De Hollandsche Lelie. Jaargang 21
(1907-1908)– [tijdschrift] Hollandsche Lelie, De– Gedeeltelijk auteursrechtelijk beschermd
[pagina 117]
| |
Blanke droomen, schuwt gij dan het licht,
en vliedt daarom heen elk droomgezicht
bij het bleeke gloren van den morgen,
die een dag mij brengt met al zijn zorgen?

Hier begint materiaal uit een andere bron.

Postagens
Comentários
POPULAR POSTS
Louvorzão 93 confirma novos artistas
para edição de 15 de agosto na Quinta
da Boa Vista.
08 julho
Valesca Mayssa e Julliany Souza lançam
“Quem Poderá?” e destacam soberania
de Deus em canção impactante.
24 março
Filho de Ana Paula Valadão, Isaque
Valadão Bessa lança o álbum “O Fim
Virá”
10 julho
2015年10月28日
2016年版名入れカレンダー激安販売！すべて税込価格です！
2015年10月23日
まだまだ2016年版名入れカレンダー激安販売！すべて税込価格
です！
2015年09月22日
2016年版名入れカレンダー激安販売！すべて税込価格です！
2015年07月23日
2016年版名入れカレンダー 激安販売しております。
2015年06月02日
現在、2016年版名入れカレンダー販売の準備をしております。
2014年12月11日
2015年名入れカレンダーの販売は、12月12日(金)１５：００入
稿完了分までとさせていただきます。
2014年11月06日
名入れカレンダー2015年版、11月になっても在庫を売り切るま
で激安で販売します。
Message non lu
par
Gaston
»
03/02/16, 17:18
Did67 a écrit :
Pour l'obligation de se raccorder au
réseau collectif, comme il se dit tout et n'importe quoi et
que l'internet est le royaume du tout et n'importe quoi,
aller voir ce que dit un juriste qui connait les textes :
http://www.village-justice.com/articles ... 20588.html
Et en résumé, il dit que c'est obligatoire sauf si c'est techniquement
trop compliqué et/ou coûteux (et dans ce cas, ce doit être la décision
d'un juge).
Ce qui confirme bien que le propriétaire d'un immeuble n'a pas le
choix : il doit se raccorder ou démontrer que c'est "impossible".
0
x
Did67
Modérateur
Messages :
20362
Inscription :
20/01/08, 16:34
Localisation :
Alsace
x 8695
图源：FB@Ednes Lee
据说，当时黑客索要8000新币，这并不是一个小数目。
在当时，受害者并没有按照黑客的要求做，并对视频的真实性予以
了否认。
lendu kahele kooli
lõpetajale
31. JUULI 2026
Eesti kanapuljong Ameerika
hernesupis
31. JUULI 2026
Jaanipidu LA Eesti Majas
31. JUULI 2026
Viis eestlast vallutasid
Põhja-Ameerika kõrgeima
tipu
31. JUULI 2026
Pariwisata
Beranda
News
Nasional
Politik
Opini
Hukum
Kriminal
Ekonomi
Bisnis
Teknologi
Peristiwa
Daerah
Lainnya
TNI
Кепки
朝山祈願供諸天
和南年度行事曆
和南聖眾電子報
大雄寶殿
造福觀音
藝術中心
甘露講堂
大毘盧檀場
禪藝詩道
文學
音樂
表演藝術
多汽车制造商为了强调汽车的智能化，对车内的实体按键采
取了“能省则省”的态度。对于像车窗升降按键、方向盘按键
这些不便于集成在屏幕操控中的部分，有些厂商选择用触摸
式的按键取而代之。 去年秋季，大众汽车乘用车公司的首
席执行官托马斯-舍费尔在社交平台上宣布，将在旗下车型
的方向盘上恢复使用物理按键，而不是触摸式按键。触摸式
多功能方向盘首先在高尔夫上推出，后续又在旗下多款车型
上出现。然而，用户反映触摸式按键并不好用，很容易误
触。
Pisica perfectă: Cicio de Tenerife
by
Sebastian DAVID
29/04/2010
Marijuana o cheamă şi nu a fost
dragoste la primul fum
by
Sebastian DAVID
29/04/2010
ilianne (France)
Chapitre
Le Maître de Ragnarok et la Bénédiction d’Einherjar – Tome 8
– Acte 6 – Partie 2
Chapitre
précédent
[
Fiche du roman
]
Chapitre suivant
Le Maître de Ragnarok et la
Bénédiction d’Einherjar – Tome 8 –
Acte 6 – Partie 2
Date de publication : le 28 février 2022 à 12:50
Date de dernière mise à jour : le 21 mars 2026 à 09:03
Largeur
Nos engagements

Droomen! liefderijker zoude 't zijn,
wildet ge verlichten àl mijn zorgen - pijn,
't leven mij vermooien door uw schijn.
Zonder droefheid zou mijn leven zijn!
Steunen zou mij dan een heerlijk wéten
- dat mij zorg en last snel deed vergeten -
een bestaan van 't stille tooverland,
dat ik mocht betreden aan uw hand.
Droomen! zijt ge feeën of demonen? -
Wèl wilt gij uw heerlijk licht-lach toonen,
maar in duisternis straalt uit uw licht,
overglansd door 't droefste dage-licht.
Nauwlijks sluit de slaap mijn moede oogen,
of gij brengt mij weer uw wreede logen;
en het leed, een korte wijl verloren,
wordt te wreeder met elk morgenlicht herboren.
Is de duisternis uw bondgenoot?
Wijs is dan de mensch, die u ontvlood.
Vast omstrikken doet uw zoete waan,
maar bedrieglijk zult gij henen gaan.
Droomen! nu verzwaart ge mij het leven,
wilt ge mij tot troost geen waarheid geven!
Onbereikbaar immers is de pracht,
die de sterren geven in den nacht.
Ach zij doen mijn hart te graag gelooven,
dat een grooter Licht hen schiep daarboven.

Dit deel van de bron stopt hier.